Travel agents concerned about multilevel marketing, card mills as well as the future of host agencies and independent contractors are watching an escalating clash between TravelStar, better known as JoyStar, an Aliso Viejo, CA agency, and host agent Peter Stilphen, Coral Sands Travel, La Belle, FL.

Stilphen, a respected agent and host agency manager, charges in his newsletter that TravelStar is on the verge of collapse. “JoyStar is in the throngs of financial collapse that may result in hundreds of JoyStar affiliated travel agents not receiving their hard earned commissions and giving the travel industry, especially host agencies, a black eye,” he wrote.

He substantiates his warnings by alleging that JoyStar has not renewed its seller of travel licenses in Florida and California, questioning investor confidence (TravelStar is publicly traded), and charging that agents are not being paid commissions, among a host of other allegations.

“The end appears imminent unless the investors can dump TravelStar’s CEO (Bill Alverson), add more capital and find that person who is qualified to operate the company and places its agents first rather than its stock price," Stilphen wrote. "The company has an infrastructure although key employees are leaving or have already left.”

Stilphen, a consistent critic of alleged multilevel marketing and card mills including Wood River, IL based YTB International, warns that if TravelStar/JoyStar fails the industry will be adversely impacted. “We need to clean up our act before a government body does it for us," he wrote. "It all begins with suppliers who have the ability to stop doing business with them with help from all the organizations and the media.”

In an interview with Travel Agent, Bill Alverson disputed the charges and offered a defense of his company and his business model. “The criticisms are unfair, unfounded and in several cases inaccurate," he said. "They are having an adverse impact on our independent agents and on our staff.

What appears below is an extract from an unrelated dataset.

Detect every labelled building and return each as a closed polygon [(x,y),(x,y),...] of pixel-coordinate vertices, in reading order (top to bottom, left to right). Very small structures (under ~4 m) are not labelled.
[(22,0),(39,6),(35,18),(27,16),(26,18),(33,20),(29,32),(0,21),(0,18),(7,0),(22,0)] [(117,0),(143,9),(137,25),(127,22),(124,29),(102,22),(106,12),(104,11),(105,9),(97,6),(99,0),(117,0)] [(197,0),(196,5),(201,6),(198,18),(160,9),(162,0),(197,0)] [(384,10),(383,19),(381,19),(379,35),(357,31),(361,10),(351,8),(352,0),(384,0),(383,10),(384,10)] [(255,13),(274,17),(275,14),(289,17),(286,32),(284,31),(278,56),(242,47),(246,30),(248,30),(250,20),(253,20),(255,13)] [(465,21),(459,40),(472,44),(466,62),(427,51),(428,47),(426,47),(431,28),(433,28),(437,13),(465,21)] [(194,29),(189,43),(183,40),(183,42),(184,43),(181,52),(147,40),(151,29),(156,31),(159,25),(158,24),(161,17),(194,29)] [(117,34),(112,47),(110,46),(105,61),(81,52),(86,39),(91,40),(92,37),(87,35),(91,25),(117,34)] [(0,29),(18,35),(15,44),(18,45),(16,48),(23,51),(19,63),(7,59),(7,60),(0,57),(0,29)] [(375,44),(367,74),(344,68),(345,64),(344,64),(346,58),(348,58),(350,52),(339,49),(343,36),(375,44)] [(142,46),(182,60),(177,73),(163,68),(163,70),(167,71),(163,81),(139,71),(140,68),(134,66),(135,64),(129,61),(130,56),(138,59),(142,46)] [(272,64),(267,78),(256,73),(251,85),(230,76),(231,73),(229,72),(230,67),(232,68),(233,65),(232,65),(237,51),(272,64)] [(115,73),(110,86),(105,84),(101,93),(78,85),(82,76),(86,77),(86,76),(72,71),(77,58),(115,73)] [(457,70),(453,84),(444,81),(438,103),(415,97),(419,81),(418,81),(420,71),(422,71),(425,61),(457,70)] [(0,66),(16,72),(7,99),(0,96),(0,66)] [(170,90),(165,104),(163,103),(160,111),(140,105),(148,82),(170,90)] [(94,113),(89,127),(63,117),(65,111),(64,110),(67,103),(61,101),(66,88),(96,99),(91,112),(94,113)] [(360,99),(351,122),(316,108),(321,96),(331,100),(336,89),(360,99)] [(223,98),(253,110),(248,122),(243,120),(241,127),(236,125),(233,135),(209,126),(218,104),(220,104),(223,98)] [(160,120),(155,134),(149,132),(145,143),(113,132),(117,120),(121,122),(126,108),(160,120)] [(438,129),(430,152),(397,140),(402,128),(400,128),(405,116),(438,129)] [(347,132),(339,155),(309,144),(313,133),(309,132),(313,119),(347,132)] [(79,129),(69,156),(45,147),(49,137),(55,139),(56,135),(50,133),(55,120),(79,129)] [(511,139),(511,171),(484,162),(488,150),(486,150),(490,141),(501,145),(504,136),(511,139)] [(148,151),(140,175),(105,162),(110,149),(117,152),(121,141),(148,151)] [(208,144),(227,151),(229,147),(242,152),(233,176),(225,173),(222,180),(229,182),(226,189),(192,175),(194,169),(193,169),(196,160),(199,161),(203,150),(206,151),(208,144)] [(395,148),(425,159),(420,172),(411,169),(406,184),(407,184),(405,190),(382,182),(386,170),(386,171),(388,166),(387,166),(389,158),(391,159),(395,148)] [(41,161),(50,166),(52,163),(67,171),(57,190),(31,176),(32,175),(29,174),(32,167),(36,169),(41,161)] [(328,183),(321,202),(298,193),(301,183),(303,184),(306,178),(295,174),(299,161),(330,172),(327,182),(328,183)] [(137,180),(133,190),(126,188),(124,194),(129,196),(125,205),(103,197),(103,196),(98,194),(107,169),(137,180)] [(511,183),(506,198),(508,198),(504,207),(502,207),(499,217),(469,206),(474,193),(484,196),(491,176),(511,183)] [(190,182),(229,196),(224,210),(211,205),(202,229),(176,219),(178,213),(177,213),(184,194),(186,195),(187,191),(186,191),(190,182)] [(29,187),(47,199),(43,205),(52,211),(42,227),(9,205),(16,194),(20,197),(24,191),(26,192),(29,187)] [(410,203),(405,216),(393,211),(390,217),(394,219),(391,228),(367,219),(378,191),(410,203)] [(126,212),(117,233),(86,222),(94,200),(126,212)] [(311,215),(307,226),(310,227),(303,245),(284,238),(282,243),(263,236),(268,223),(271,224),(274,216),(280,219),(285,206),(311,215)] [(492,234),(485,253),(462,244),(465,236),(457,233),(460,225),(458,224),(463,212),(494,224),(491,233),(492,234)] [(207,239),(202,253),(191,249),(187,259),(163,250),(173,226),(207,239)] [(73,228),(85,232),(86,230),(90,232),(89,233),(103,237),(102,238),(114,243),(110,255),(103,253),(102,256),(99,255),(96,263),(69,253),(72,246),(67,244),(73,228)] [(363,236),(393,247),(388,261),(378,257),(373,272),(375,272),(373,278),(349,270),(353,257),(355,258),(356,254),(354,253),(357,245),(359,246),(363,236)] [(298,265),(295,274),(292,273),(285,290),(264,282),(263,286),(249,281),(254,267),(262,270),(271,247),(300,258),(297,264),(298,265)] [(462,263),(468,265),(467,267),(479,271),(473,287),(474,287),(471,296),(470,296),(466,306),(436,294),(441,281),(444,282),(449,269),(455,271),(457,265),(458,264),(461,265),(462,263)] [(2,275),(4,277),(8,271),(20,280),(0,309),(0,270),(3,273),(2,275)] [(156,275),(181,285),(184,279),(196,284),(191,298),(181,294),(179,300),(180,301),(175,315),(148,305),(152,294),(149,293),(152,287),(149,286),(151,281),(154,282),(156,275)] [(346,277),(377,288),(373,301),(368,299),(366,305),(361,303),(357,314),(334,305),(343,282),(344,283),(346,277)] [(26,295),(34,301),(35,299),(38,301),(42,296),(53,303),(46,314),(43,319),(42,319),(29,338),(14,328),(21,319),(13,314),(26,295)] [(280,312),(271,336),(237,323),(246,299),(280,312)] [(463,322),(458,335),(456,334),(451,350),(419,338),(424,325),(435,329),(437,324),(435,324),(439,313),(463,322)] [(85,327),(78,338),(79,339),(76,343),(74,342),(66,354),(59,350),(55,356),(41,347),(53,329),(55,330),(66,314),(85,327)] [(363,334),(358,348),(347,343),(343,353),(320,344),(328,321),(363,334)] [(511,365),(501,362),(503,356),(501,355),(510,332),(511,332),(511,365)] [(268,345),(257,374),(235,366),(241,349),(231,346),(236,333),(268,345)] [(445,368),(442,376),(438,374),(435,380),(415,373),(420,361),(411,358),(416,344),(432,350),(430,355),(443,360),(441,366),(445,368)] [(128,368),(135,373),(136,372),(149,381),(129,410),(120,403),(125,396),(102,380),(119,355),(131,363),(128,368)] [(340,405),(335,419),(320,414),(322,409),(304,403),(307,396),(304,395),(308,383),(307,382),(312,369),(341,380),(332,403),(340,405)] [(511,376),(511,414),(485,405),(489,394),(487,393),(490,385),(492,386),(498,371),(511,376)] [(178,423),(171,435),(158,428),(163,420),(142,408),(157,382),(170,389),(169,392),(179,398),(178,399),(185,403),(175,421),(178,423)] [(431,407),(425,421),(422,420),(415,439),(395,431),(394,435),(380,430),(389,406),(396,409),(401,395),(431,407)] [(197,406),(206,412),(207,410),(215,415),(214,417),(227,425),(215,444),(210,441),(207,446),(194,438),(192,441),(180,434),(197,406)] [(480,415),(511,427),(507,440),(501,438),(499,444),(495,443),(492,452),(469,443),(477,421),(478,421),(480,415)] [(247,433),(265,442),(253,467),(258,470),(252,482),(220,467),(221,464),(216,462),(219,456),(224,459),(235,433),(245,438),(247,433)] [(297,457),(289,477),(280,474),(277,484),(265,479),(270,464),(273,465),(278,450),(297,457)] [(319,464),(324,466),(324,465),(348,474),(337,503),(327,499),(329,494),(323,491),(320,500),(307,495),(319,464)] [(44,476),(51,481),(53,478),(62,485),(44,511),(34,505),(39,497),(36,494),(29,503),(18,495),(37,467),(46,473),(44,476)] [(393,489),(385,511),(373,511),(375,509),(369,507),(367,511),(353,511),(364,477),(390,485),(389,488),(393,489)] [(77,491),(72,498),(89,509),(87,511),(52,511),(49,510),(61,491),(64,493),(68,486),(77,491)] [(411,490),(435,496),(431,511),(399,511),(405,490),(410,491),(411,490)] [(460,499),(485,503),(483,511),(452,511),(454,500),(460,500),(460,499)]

We intend to correct the record.”

Alverson said that action has been taken to be to comply with California’s state Sellers of Travel law and that compliance with Florida’s law was underway. Non-compliance was one of the charges leveled against the company. He also said that all commissions owed agents would be paid by the 15th. The exception is a disputed claim over a $35,000 commission.

“This is not the end of JoyStar,” Alverson said, admitting that his company has been impacted by the current credit crunch. “There is a crisis in the market.” He believes that TravelStar/JoyStar remains an investment opportunity in the future of travel distribution. He estimated that JoyStar has 1,500 agents. The company was launched in 2004.

Elverson notes that TravelStar/JoyStar is ARC appointed and is a member of Vacation.com and ASTA. He also said that legal action was being considered against Royal Caribbean, who dropped JoyStar last year. He has retained Alexander Anolik a San Francisco-based law firm to represent one phase of the action.

TravelStar Inc is a publicly traded company (OTC PINKSHEETS: TVLS) reporting a net loss of $494,000 in the first quarter of 2008. This was based on revenue of $1.9 million. Cruise sales account for some 70 percent of its income.  The listing was changed from JoyStar to TravelStar in June 2007. TravelStar.com, JoyStar and Vacationcompare.com are listed as TravelStar brands.

In TravelStar's most recent posting with the SEC on September 24, the company said it continues to experience significant growth in sales despite a weak economy and volatile stock market. "Sales for 2008 have been substantially higher than we had earlier expected," Alverson said in the filing. "Beginning in the fourth quarter of last year, in anticipation of a slow down, we implemented a major initiative to reduce fixed costs to weather the storm. We also curtailed our advertising spending making the growth we are seeing even more impressive."

Stilphen says that professional host agencies in the industry should be prepared to assist any TravelStar/JoyStar agent should the company fail. ”The biggest challenge we have moving forward is the effect MLMs will have on the professional travel agent and the consumer,” he said.